**INPUT RECORDS:**

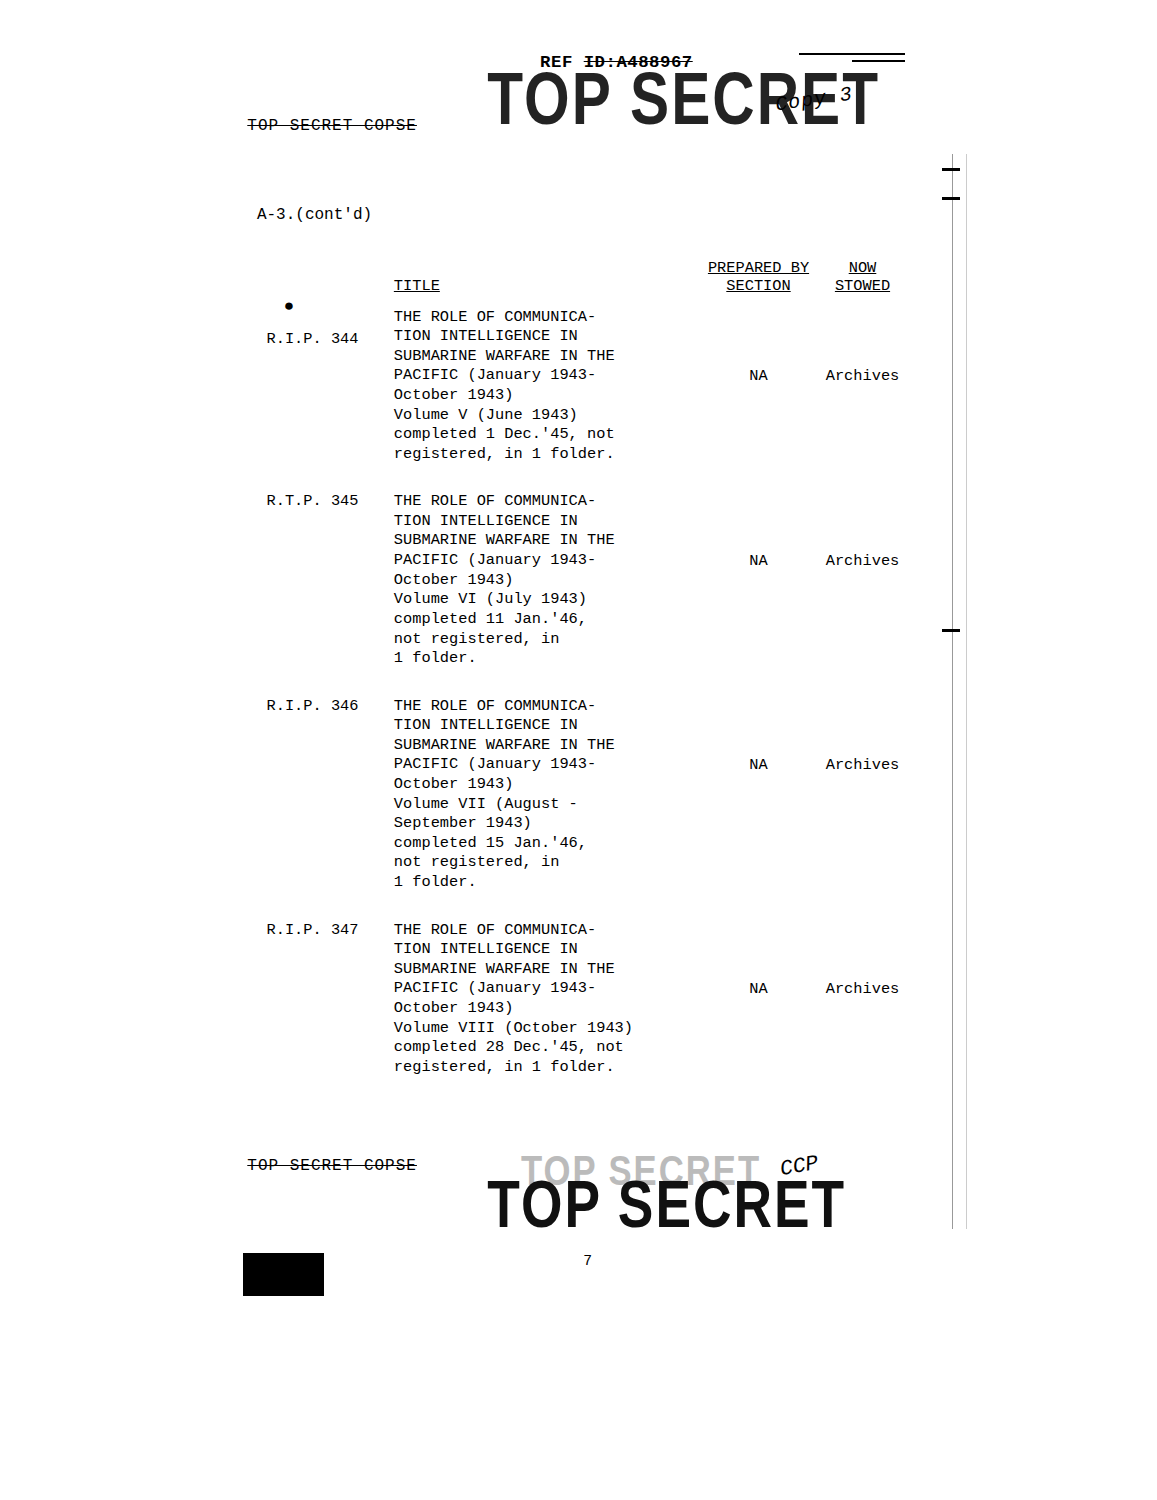REF ID:A488967
TOP SECRET
Copy 3
TOP SECRET COPSE
A-3.(cont'd)
| | TITLE | PREPARED BY SECTION | NOW STOWED |
| --- | --- | --- | --- |
| ● R.I.P. 344 | THE ROLE OF COMMUNICA- TION INTELLIGENCE IN SUBMARINE WARFARE IN THE PACIFIC (January 1943- October 1943) Volume V (June 1943) completed 1 Dec.'45, not registered, in 1 folder. | NA | Archives |
| R.T.P. 345 | THE ROLE OF COMMUNICA- TION INTELLIGENCE IN SUBMARINE WARFARE IN THE PACIFIC (January 1943- October 1943) Volume VI (July 1943) completed 11 Jan.'46, not registered, in 1 folder. | NA | Archives |
| R.I.P. 346 | THE ROLE OF COMMUNICA- TION INTELLIGENCE IN SUBMARINE WARFARE IN THE PACIFIC (January 1943- October 1943) Volume VII (August - September 1943) completed 15 Jan.'46, not registered, in 1 folder. | NA | Archives |
| R.I.P. 347 | THE ROLE OF COMMUNICA- TION INTELLIGENCE IN SUBMARINE WARFARE IN THE PACIFIC (January 1943- October 1943) Volume VIII (October 1943) completed 28 Dec.'45, not registered, in 1 folder. | NA | Archives |
TOP SECRET COPSE
TOP SECRET
TOP SECRET
CCP
7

**WHAT TO PRODUCE:** Exactly the lines from the one containing "R.I.P. 346 |" to the last line of the entries above must be duplicated, with both of those lines included and nothing more.

**TASK OUTPUT:**
| R.I.P. 346 | THE ROLE OF COMMUNICA- TION INTELLIGENCE IN SUBMARINE WARFARE IN THE PACIFIC (January 1943- October 1943) Volume VII (August - September 1943) completed 15 Jan.'46, not registered, in 1 folder. | NA | Archives |
| R.I.P. 347 | THE ROLE OF COMMUNICA- TION INTELLIGENCE IN SUBMARINE WARFARE IN THE PACIFIC (January 1943- October 1943) Volume VIII (October 1943) completed 28 Dec.'45, not registered, in 1 folder. | NA | Archives |
TOP SECRET COPSE
TOP SECRET
TOP SECRET
CCP
7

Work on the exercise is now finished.